The other day I was watching E!, as I am prone to do, and I caught a piece on Mark Wahlberg where they questioned whether or not he’d return to rap. I found it to be an odd subject to ask about being that he’s an incredibly talented actor and his skills as an emcee were always somewhere in the middle of the road. The question, however, brought out a very interesting comment from the former Boston street kid who’s been arrested twenty some times. He noted that during his short-lived rap career he specifically stayed away from the negativity of his past, the fighting, the jail time, etc., saying that he wasn’t going to use it as a way to gain some sort of street cred. He added that going to jail isn’t something anybody should be proud of and if anything his past is a cautionary tale. This, my friends, is truly keeping it real. So why can’t more artists by like the former Marky Mark?

Yeah, I know, when I first heard “Good Vibrations” I didn’t think I’d ever ask for more artists to be like Mark Wahlberg either, but with his recent comments it’s clear that while I don’t suggest he pick up the mic again, it would be great if some of the younger artists gave him a few minutes of their time and listened up. Wahlberg isn’t the first person I’ve heard express these kinds of feelings regarding prison. In fact, most artists I speak with that have done any kind of jail time are quick to say it’s hell and they never plan on going back. Just the other day I had an interview with The Diplomats’ Freekey Zekey, who came home this past November after doing a nearly three year bid, and he noted “that hoosegow, that jail, is no joke. That’s my word. I don’t want to go there ever times a billion trillion evers again. We be in there like let me outta here please!” What does this tell us about the artists who brag about doing a bid? Well, either they’re idiots or they’re lying.

Wahlberg admits that he could have used his youth experiences as a way to gain street cred, but he didn’t. He also moved on to modeling and acting very quickly. So do the artists who want to stay rappers need to leverage any violent or negative aspects of their pasts to stick around? I’m going to have to lean towards "no." If these emcees want to use their pasts as a way to warn others not to go that route it’s one thing, but the braggadocio about a subject that, as Wahlberg puts it, is nothing to be proud of, seems not only ridiculous, but extremely counterproductive.

When the majority of emcees getting airplay are bragging that they went to jail or were shot it almost makes it seem like it’s a requirement to be an emcee. I remember speaking with Lloyd Banks about this and he kind of joked that being shot was like an entry pass. That’s only true if you let it be true. Like I said, there are two ways to talk about going to jail, or being shot, you can either tell people how it happened and how to stay away from such situations, or you can wear it like a badge, like some sort of a moron. Wear it as a badge and there will be plenty of people looking to pin some extra merits on you. Clearly you liked getting shot, clearly you liked getting in trouble and going to jail, or else you wouldn’t speak so highly and boastful about it. Act a certain way and a certain crowd will follow you, and I’m not talking about your fan base.

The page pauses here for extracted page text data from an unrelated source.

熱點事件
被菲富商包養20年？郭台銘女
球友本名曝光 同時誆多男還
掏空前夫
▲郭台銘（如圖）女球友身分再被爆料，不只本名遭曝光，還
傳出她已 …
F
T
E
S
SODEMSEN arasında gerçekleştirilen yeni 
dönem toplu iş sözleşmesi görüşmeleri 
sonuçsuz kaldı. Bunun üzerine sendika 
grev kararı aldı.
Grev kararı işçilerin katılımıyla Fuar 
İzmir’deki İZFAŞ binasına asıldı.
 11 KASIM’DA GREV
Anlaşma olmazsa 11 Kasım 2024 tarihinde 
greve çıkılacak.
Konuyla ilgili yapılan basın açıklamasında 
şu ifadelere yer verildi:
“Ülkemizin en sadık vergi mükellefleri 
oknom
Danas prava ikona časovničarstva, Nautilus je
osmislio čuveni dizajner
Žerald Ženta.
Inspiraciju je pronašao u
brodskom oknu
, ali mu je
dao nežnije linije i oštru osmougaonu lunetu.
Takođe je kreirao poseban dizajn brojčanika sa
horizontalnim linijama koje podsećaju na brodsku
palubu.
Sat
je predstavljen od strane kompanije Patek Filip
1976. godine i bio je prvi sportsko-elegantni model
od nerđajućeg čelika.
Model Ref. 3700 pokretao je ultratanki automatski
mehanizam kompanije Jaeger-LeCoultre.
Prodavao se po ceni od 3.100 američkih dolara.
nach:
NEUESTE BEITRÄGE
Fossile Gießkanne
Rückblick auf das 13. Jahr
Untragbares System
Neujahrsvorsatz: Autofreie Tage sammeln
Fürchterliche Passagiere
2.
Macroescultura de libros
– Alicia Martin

There will always be negativity in the world, and a lot of rappers have checkered pasts due to the areas they came from, but that doesn’t mean we have to make sure we stay associated with such negativity. Even those who can’t necessarily get away from such circumstances should at least be able to grow up and better themselves despite them.

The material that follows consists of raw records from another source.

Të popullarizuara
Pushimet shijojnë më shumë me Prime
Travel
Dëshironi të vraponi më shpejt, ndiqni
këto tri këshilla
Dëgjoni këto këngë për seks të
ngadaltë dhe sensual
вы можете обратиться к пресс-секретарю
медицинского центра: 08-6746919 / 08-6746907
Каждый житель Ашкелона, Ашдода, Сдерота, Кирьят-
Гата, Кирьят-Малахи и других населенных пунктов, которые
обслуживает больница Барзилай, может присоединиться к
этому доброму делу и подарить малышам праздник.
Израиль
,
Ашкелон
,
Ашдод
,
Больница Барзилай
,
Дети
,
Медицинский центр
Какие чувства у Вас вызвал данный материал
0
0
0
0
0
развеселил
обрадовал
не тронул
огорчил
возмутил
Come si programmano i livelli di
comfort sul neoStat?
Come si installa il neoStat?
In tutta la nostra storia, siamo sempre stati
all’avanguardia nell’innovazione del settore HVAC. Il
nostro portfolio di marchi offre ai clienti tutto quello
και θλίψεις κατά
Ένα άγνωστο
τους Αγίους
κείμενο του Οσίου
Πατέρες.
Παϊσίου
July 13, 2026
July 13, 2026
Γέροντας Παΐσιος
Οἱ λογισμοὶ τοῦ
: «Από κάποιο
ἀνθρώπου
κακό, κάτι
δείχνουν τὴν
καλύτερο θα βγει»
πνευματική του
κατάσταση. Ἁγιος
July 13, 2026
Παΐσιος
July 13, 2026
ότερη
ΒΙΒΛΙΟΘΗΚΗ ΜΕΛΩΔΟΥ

Mark Wahlberg will never be confused with Rakim or KRS-One, but that doesn’t mean his points aren’t valid and that he can’t make a positive contribution to the Hip-Hop community. Hopefully a few influential people heard his interview on E!. It would be nice to hear him speak at a Hip-Hop Summit sometime and spread some knowledge on a topic that he, ironically, knows a lot more about than most of the so-called thug rappers do.

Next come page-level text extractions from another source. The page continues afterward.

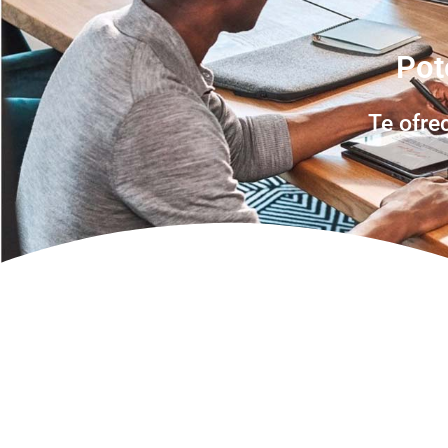
Pot
Te ofre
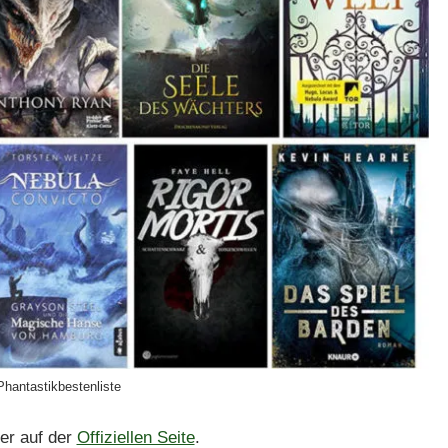
Phantastikbestenliste
er auf der
Offiziellen Seite
.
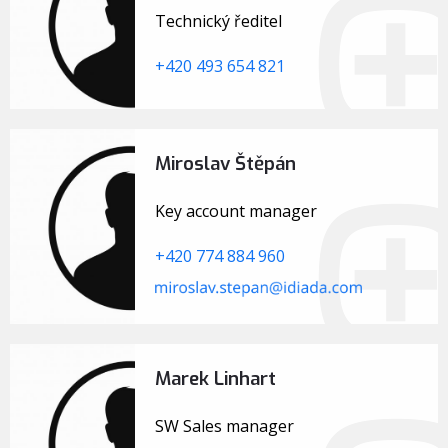
Technický ředitel
+420 493 654 821
Miroslav Štěpán
Key account manager
+420 774 884 960
Marek Linhart
SW Sales manager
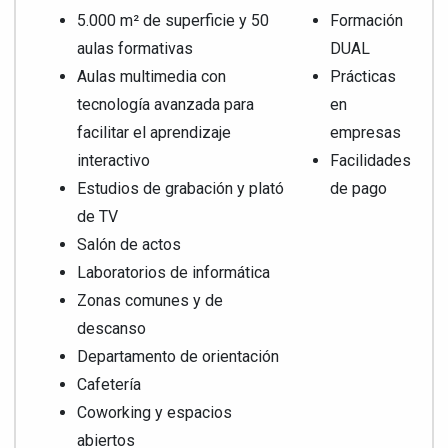
5.000 m² de superficie y 50
Formación
aulas formativas
DUAL
Aulas multimedia con
Prácticas
tecnología avanzada para
en
facilitar el aprendizaje
empresas
interactivo
Facilidades
Estudios de grabación y plató
de pago
de TV
Salón de actos
Laboratorios de informática
Zonas comunes y de
descanso
Departamento de orientación
Cafetería
Coworking y espacios
abiertos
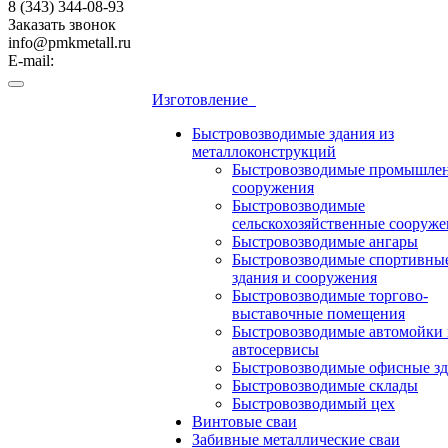
8 (343) 344-08-93
Заказать звонок
info@pmkmetall.ru
E-mail:
Изготовление
Быстровозводимые здания из
металлоконструкций
Быстровозводимые промышле
сооружения
Быстровозводимые
сельскохозяйственные сооруже
Быстровозводимые ангары
Быстровозводимые спортивны
здания и сооружения
Быстровозводимые торгово-
выставочные помещения
Быстровозводимые автомойки 
автосервисы
Быстровозводимые офисные зд
Быстровозводимые склады
Быстровозводимый цех
Винтовые сваи
Забивные металлические сваи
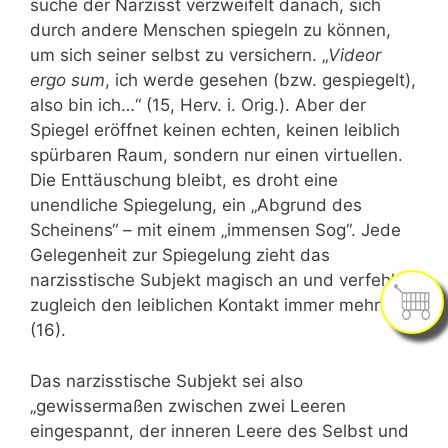
suche der Narzisst verzweifelt danach, sich
durch andere Menschen spiegeln zu können,
um sich seiner selbst zu versichern. „
Videor
ergo sum
, ich werde gesehen (bzw. gespiegelt),
also bin ich…“ (15, Herv. i. Orig.). Aber der
Spiegel eröffnet keinen echten, keinen leiblich
spürbaren Raum, sondern nur einen virtuellen.
Die Enttäuschung bleibt, es droht eine
unendliche Spiegelung, ein „Abgrund des
Scheinens“ – mit einem „immensen Sog“. Jede
Gelegenheit zur Spiegelung zieht das
narzisstische Subjekt magisch an und verfehlt
zugleich den leiblichen Kontakt immer mehr
(16).
Das narzisstische Subjekt sei also
„gewissermaßen zwischen zwei Leeren
eingespannt, der inneren Leere des Selbst und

posted by Adam Bernard @ 7:59 AM  
  • At 5:36 PM, Blogger Chaz said…

    Marky Mark already made his positive contribution to Hip-Hop through the platform of the greatest video game system of all time: Sega CD.

    Paving the way for Kris Kross, C+C Music Factory and INXS, Mark Wahlberg starred in "Make My Video: Marky Mark and the Funky Bunch," a game where you had to please your parents, gym teacher, and sister by editing the new Marky Mark video through footage of the man and some of the most boring stock footage you've ever seen.

    I am proud to say that I own this game, and thus, do not fear death.

    And if you think THAT'S positive, Funky Bunch member "Hector the Booty Inspector" was one of the fireman who rescued three people from the collasping world trade center during 9/11.

    The Funky Bunch are the greatest human beings to ever live.

  • At 4:53 PM, Blogger Shacoria Robinson said…

    I love Mark Wahlberg. He's a lot wiser than people will ever give him credit for which is sad, but I see that he has a good heart.